Essentially California is short of $21 billion and Gov Schwarzenegger has involved the voters directly by creating myidea4ca.com. People can submit ideas by adding the hashtag #myidea4ca to a tweet and it’s then voted up or down by the general public.
It’s a great idea and as Ben says, Schwarzenegger deserves credit for using Twitter as a listening device.
Yet…at the same time a scan through what’s up there shows that it’s being used less to put forward constructive suggestions and more by people who just want to push this or that particular cause.
Some suggestions are (whether you agree with them or not) legitimate ideas, such as emptying the jails of non violent offenders…
…and then we have a fair amount of tweets for or against the idea of creating a Harvey Milk Day, which might well be a good move in promoting equality, but I doubt will raise $21 billion anytime soon, and suggestions such as getting rid of ALL gun control laws.
Plus there is the problem that everyone (including someone like me who clearly does not live in California!) can vote the ideas up or down.
In that sense it reminds me a little bit of the Skittles experiment where the website was taken down and given over to social media comment.

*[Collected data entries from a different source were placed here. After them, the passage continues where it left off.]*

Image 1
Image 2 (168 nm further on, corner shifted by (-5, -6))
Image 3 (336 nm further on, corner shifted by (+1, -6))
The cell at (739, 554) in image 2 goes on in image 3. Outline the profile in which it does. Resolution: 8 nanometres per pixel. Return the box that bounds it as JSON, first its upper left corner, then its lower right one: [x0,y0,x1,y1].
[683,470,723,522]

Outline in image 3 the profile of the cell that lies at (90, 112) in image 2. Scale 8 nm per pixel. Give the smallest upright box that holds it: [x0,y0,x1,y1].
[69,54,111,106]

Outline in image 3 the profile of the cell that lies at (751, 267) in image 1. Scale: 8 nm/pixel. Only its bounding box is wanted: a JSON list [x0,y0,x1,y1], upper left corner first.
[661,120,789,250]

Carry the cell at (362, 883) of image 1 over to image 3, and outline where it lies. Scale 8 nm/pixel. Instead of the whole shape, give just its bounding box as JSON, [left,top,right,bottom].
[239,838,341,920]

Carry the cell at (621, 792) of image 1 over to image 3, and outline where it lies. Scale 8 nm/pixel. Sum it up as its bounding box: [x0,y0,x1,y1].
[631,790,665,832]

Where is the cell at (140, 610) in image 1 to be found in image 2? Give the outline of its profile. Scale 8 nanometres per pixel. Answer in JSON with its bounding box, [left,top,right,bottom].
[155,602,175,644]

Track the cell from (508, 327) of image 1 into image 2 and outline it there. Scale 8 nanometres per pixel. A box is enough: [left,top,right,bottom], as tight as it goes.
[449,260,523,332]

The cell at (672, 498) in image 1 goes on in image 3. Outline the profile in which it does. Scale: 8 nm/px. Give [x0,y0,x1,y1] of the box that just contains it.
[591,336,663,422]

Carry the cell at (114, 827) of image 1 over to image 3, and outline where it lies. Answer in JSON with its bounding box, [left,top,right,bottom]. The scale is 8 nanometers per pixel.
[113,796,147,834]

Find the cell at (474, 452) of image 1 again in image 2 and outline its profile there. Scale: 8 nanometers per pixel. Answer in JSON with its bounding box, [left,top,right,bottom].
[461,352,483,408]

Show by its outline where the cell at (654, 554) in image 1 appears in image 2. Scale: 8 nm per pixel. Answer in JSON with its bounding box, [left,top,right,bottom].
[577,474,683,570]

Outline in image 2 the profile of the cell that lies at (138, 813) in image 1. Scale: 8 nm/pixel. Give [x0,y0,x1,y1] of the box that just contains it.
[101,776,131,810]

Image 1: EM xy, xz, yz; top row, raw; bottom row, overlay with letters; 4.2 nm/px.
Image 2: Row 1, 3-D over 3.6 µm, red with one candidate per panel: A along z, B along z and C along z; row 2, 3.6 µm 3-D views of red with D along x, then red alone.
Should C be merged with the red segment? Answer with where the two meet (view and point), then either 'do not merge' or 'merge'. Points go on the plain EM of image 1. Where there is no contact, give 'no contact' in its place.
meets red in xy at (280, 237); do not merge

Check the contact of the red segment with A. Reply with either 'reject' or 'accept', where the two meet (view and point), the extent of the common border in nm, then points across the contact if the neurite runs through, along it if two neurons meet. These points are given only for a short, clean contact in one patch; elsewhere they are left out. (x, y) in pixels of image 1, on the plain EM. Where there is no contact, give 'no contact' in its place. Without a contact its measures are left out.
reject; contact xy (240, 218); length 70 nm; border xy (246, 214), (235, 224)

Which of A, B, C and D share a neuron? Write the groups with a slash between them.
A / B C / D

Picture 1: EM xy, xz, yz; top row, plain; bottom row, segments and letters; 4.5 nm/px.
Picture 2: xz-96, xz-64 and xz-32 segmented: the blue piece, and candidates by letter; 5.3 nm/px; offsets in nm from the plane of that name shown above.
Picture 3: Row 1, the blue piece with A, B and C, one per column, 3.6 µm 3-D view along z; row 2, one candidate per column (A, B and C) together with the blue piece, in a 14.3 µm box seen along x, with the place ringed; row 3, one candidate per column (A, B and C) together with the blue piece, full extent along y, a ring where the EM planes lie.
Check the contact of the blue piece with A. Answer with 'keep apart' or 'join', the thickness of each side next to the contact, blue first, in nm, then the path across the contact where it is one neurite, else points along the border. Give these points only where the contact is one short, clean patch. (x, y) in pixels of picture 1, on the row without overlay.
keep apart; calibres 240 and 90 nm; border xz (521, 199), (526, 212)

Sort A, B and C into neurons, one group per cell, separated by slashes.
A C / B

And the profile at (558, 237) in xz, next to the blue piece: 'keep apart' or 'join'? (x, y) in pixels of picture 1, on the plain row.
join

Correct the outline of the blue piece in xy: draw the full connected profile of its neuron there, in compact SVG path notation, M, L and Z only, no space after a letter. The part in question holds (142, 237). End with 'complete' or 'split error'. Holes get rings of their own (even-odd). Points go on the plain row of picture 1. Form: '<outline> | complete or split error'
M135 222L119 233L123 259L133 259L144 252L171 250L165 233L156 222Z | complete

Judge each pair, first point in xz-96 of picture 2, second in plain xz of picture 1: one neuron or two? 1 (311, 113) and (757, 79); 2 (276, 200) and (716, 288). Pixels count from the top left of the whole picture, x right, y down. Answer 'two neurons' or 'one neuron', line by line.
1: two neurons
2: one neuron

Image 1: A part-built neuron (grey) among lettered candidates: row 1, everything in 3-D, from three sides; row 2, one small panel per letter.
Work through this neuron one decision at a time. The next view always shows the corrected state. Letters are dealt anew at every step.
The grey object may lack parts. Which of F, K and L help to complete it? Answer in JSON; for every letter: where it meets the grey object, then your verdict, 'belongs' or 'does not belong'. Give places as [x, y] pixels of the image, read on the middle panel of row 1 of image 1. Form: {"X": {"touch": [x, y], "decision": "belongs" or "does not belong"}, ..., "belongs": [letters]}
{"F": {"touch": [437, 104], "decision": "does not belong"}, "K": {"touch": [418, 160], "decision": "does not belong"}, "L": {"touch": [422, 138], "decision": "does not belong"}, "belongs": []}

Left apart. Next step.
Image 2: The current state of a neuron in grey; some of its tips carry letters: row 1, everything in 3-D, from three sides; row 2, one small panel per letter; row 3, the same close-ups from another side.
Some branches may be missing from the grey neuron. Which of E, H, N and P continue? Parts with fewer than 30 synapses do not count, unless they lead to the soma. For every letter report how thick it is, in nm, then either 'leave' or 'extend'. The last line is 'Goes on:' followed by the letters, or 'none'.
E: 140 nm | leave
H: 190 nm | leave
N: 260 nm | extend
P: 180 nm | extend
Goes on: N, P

The principle of it was, I thought a novel and brave move, but the implementation – making Twitter centre stage – gave prominence to those who shouted loudest and those who had an axe to grind (in Skittles’ case people who wanted to sabotage it through copious swearing).
What Skittles ended up doing was to revise the experiment slightly by rotating in other social networks from Flickr to Facebook. Maybe MyIdea4Ca.com would work better along a similar lines – encourage people to utilise other networks to bring their idea to life, and substantiate them, a bit more?







Mediocrity is one of the perils of crowdsourcing. The trick, I think, is to find a way to filter the muck from the 1-2% of ideas that are really meaningful.
Come to think of it, you could say the entire mess California is in is a result of democratized crowdsourcing run amok. Everyone wants programs and no one likes taxes; if you give people that, they get what they asked for, with a multibillion-dollar debt to go along with it. Their program requests needed a few filters.